Drapeau suisse arboré sur les champs de batailles dès le XVème siècle. La croix blanche est plus fine que sur le drapeau actuel.
Drapeau fédéral depuis 1848
Durant toute la période dite « moderne » (1492-1789), la Suisse n’était qu’une vague confédération de cantons entièrement souverains, dont les représentants se retrouvaient à intervalles réguliers dans la ville de Baden, en Argovie actuelle, afin de discuter du budget intercantonal et de la gestion des baillages (territoires) communs, notamment en Thurgovie et dans le Tessin italophone. Le drapeau suisse n’avait donc aucune espèce de fonction identitaire.
Les choses se sont brusquement accélérées à la faveur de la Révolution française et de ses conséquences. En 1798, un régime très centralisé a été imposé aux Suisses par le Premier Consul Bonaparte : la République helvétique. Cette Suisse de 19 cantons arborait un drapeau entièrement différent : un carré de trois bandes horizontales verte, rouge et jaune, avec en son centre l’inscription « République Helvétique ». L’Acte de Médiation de 1803 a mis fin à l’expérience centralisatrice, mais il a fallu attendre 1815 pour que la Confédération des 22 cantons utilisât de nouveau le drapeau rouge à la croix blanche.
Drapeau de la République helvétique voulue par Napoléon Bonaparte.
Néanmoins, l’influence politique française avait essaimé, et le besoin de construction d’un État moderne en Suisse s’est fait de plus en plus sentir tout au long de la première moitié du XIXème siècle. Le drapeau suisse aux proportions actuelles a été créé en 1840 à l’initiative du Général Dufour : la croix multiséculaire a été apposée sur un fond rouge, symbolisant pour certains le sang du Christ (en écho à la forte religiosité d’un pays à la fois catholique et protestant), pour d’autres la tenue des soldats bernois qui ont été les premiers à l’arborer en signe de reconnaissance sur les champs de batailles du XIVème siècle.
Après la guerre du « Sonderbund » entre 1846 et 1848, la Suisse s’est dotée de sa première constitution d’essence fédérale en 1848 et a officialisé l’usage du drapeau comme symbole national et sur la scène internationale. En 1889, le Conseil fédéral en a précisé les derniers détails d’ordre esthétique.

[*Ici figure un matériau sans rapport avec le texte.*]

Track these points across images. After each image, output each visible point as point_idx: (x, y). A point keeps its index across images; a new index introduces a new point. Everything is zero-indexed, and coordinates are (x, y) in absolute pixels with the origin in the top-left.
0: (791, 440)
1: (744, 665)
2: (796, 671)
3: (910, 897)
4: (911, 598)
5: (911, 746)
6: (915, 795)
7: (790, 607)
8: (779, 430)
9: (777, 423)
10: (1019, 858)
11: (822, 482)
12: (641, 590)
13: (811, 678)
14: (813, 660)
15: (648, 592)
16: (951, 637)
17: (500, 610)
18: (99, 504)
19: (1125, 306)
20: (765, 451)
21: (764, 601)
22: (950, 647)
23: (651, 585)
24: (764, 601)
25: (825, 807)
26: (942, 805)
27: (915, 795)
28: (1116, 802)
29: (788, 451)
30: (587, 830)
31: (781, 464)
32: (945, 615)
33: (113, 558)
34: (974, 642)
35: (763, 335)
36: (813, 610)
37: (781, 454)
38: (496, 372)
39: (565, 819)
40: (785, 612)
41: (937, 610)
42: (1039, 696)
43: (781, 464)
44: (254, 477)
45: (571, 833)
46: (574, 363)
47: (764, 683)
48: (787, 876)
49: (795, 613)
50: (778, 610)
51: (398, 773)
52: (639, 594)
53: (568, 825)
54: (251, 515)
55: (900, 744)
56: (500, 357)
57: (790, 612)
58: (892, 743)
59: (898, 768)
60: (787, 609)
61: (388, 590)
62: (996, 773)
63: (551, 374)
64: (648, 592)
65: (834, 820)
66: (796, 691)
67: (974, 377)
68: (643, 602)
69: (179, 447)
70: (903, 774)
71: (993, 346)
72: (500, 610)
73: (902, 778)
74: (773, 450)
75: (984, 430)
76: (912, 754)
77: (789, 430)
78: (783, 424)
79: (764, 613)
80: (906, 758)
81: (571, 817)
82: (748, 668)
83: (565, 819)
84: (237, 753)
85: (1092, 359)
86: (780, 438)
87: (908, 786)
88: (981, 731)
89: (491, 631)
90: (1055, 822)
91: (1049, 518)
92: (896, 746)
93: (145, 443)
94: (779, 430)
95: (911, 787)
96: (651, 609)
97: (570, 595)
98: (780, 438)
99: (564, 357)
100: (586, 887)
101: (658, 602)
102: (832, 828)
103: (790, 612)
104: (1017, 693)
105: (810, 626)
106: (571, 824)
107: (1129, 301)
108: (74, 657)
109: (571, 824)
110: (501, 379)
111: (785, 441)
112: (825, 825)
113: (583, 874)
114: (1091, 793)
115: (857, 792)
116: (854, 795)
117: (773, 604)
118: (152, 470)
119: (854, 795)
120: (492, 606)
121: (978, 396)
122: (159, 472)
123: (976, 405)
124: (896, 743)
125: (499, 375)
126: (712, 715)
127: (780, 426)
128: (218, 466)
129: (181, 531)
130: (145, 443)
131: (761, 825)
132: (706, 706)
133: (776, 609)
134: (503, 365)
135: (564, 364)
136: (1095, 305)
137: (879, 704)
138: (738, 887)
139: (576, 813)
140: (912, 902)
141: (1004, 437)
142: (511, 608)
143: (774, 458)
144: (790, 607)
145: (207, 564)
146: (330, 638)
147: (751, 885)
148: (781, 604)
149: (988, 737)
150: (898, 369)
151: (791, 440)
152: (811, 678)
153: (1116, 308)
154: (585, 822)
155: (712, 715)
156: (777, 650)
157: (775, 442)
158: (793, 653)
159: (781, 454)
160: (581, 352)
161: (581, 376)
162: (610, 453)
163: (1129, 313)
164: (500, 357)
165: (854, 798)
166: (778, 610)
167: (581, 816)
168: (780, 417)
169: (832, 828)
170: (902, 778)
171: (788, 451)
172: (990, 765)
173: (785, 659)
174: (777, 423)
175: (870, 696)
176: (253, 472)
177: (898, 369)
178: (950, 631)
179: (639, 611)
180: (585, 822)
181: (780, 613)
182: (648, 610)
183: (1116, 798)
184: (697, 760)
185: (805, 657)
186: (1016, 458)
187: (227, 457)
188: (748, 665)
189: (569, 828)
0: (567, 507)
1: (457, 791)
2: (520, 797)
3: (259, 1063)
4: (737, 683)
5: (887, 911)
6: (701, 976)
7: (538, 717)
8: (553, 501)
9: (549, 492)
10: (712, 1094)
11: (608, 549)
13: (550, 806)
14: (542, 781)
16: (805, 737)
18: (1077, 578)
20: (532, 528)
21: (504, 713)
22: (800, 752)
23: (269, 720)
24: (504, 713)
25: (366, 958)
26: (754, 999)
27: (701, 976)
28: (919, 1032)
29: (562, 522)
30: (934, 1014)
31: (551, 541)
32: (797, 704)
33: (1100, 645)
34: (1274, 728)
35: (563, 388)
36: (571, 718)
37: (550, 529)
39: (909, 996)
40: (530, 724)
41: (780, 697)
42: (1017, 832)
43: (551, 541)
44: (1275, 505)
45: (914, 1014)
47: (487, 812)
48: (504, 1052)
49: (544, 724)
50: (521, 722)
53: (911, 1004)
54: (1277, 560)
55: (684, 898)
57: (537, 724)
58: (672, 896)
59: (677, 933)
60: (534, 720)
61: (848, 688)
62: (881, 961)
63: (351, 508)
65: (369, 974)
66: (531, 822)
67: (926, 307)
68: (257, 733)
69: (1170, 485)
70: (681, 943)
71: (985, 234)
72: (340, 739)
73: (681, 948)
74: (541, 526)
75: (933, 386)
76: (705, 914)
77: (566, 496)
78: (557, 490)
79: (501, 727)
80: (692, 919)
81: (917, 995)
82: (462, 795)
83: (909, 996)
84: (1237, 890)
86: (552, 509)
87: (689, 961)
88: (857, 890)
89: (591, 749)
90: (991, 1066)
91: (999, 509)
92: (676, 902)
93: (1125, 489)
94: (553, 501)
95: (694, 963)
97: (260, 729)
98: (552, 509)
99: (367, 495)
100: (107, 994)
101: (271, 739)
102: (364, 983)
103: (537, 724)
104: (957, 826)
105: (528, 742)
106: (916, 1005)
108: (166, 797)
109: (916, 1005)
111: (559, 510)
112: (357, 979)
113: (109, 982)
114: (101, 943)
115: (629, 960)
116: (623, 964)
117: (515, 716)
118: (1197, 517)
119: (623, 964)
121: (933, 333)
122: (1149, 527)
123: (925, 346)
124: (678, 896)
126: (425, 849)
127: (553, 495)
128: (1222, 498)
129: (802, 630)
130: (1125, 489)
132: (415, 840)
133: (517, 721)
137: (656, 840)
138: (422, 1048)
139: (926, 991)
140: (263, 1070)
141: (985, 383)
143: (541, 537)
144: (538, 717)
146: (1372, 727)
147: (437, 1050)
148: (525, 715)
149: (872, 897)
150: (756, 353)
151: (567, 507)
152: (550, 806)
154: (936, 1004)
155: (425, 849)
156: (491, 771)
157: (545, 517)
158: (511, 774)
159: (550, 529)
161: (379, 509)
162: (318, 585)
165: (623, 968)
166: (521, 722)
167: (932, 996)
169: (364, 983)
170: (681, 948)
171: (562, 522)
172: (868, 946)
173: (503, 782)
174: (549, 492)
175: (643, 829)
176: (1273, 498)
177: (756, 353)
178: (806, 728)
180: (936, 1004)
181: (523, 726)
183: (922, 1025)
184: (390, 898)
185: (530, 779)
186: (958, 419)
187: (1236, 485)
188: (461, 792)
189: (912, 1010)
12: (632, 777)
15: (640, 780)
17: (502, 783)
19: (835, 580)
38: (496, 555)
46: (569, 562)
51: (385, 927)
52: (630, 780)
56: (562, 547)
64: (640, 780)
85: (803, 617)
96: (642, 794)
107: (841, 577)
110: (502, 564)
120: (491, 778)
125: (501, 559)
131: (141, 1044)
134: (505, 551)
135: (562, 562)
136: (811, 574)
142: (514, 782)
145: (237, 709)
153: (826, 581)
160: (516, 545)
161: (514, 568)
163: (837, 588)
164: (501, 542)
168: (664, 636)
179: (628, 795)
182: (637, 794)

Aujourd’hui, les citoyens suisses se sont largement appropriés leur drapeau, il suffit de se promener dans les villes ou dans les alpages pour voir quantité de bâtiments ou de chalets arborer fièrement des drapeaux suisses au milieu des différents drapeaux cantonaux qui n’ont pas été relégués à la faveur de la centralisation (somme toute assez modeste en comparaison à d’autres États, même fédéraux).
Mais pourquoi le drapeau suisse est-il carré ?
Le drapeau suisse est l’un des deux seuls à être officiellement carrés, avec celui de la Cité du Vatican. Cette particularité est à retrouver dans les racines profondément martiales de la Suisse : les étendards de guerre étaient traditionnellement carrés au Moyen-Âge. Or, la cohésion suisse s’est largement construite sur la réputation de ses mercenaires qui ont remporté de grandes batailles contre les Habsbourg et les Bourguignons durant les derniers siècles du Moyen-Âge. La tradition a perpétré la forme caractéristique du drapeau d’un pays devenu désormais rétif à toute forme d’alliance militaire.